Jun 25, 2020
Freezing worms
- 1Imperial College London
- Behavioural Genomics
Protocol Citation: Priota Islam 2020. Freezing worms. protocols.io https://dx.doi.org/10.17504/protocols.io.bhwfj7bn
License: This is an open access protocol distributed under the terms of the Creative Commons Attribution License, which permits unrestricted use, distribution, and reproduction in any medium, provided the original author and source are credited
Protocol status: Working
We use this protocol and it's working
Created: June 25, 2020
Last Modified: June 25, 2020
Protocol Integer ID: 38567
Abstract
Caenorhabditis elegans can be frozen and stored for long term storage in liquid nitrogen (−196 °C) and at -80C. The keys to a successful freeze are using animals at the correct stage of development, the addition of glycerol to the freezing media, and a gradual cooling to -80°C. Freshly starved young larvae (L1-L2 stage) survive freezing best. Well-fed animals, adults, eggs and dauers do not survive well. It is best to use several plates of worms that have just exhausted the E. coli OP50 lawn and that contain lots of L1-L2 animals.
Steps
Steps
Prepare at least 2 maintenance plates (60mm) with plenty of L1 and L2. The easiest way is to chunk the desired strains onto 2 plates and leave them in the 20C incubator for 4-5days (or until the worms reach a starved state with no food on the plate)
Label the freezing tubes (cryovials) with the strain name, the person freezing and the date of freezing
Add 1ml freezing solution and 1ml M9 to each plate and wash the worms off the plate
Add 500ul of the worm-M9 mixture to the individual cryovials (One plate will yield 3 tubes i.e. 1.5ml mixture in total. We add 2ml because some liquid will be absorbed in the agar)
Tightly screw the cap and mix well but gently
There will be a total of 6 tubes (3 for -80C freezer, 2 for liquid nitrogen tank and 1 for test)

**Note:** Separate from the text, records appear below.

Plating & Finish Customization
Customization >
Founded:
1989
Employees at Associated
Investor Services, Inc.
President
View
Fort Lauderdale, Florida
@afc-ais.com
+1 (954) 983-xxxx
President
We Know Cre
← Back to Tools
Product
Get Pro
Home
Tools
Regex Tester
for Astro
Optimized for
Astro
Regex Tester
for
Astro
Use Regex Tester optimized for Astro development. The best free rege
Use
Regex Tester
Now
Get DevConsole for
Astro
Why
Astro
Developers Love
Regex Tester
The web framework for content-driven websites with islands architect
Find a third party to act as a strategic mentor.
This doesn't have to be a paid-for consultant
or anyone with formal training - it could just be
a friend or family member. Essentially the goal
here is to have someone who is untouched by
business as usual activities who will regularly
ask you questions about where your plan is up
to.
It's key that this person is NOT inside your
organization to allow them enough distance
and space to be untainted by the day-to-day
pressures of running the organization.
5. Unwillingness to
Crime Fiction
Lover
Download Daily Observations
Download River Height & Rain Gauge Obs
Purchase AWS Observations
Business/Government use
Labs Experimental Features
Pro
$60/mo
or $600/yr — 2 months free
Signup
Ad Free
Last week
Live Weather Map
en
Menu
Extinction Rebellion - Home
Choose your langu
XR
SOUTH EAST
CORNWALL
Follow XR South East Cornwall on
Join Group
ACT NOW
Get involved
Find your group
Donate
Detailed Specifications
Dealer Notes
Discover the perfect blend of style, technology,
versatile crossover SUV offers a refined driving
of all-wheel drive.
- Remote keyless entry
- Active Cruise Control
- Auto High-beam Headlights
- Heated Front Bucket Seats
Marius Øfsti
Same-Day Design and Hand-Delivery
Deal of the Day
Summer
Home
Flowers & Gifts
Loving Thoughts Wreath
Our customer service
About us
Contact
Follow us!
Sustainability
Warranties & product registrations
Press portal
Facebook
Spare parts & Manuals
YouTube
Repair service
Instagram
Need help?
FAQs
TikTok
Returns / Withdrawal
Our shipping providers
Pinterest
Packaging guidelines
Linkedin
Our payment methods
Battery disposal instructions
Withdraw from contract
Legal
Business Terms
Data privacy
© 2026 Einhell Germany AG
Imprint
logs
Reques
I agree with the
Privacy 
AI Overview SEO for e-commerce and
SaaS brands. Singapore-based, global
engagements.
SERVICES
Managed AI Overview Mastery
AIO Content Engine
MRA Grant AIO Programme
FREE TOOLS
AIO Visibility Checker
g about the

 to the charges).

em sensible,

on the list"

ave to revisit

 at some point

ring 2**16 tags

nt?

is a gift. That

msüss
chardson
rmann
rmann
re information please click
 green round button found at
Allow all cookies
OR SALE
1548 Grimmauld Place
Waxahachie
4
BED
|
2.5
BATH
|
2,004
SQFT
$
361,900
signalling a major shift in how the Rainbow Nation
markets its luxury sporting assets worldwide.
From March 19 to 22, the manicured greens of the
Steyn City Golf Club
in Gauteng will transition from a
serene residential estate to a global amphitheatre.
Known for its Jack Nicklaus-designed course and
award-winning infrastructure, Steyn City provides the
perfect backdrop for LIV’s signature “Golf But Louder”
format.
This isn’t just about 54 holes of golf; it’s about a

Keep the cryovials in a freezing container (Nalgene isopropanol box) and transfer the box to the –80C freezer for the worms to freeze overnight
The next day take out one tube from the freezing container, thaw it and add the worms to an OP50 seeded maintenance plate to confirm that the freezing worked (If the freezing is successful the worms should start moving slowly after the liquid has dried)
Note: For successful retrieval of the worms let the tube thaw at room temperature and then add all the liquid to the seeded plate. Also rinse the tube with some M9 and add that liquid to the plate as well
Once confirmed that the freezing has worked, transfer 3 tubes to the designated box in the -80C freezer and 2 tubes to the designated box in the liquid nitrogen tank (Make sure to update the location of the tubes and their details in the database that is available in the shared folder)
Notes
Notes
You want to make sure the freezing container is filled with isopropanol up to the line, and that the isopropanol is replaced every 5 freeze/thaw cycle. The practice in the lab is to put a piece of tape on it with boxes to tick, so when it's all ticked the isopropanol is replaced
The isopropanol WILL clear off permanent marker labeling so don't tip the box on the side to avoid spillage
Also, when removing the freezing container from the -80C freezer, let it sit for a few minutes before opening the top, otherwise it's very stiff and hard to open
If you are freezing worms with extrachromosomal array pick beforehand and make sure the relevant ones are there in abundance. After thawing also pick the transgenic ones and propagate from there
Never refreeze the contents of a thawed vial
For tubes that will go in the Liquid nitrogen tank use the cryovials with O-rings
Freezing and taking vials out should only be done by the Lab manager or designated individual.